_Task requirements_. Find and return every line of the data that contains the word "niet".

_Records from a data source_.
*****
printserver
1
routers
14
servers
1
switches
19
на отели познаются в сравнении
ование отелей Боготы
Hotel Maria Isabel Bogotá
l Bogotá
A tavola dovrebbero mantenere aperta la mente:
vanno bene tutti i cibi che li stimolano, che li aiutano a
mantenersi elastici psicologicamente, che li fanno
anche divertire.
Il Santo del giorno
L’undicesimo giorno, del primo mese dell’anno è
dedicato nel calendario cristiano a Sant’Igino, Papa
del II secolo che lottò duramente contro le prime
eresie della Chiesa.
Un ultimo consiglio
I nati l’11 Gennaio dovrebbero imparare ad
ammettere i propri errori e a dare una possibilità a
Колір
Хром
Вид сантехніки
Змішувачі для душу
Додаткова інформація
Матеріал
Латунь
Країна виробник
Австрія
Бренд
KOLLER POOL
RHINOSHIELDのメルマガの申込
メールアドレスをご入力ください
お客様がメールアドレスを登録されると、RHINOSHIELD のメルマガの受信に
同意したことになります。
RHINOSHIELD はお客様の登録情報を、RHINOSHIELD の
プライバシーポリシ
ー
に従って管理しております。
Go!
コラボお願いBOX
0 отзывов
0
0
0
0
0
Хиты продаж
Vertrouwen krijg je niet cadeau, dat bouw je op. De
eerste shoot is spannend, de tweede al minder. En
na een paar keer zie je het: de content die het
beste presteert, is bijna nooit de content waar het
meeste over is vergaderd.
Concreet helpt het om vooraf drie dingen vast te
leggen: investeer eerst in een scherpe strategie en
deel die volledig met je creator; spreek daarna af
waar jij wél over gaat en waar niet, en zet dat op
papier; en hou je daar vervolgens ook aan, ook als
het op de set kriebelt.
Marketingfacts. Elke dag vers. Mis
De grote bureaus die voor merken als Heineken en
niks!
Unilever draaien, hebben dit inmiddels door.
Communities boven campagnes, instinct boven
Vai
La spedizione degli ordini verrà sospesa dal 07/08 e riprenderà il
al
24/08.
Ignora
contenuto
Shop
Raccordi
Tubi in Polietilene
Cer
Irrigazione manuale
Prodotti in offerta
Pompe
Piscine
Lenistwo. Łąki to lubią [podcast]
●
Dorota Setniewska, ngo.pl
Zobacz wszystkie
*****
_Exercise answer_.
Vertrouwen krijg je niet cadeau, dat bouw je op. De
waar jij wél over gaat en waar niet, en zet dat op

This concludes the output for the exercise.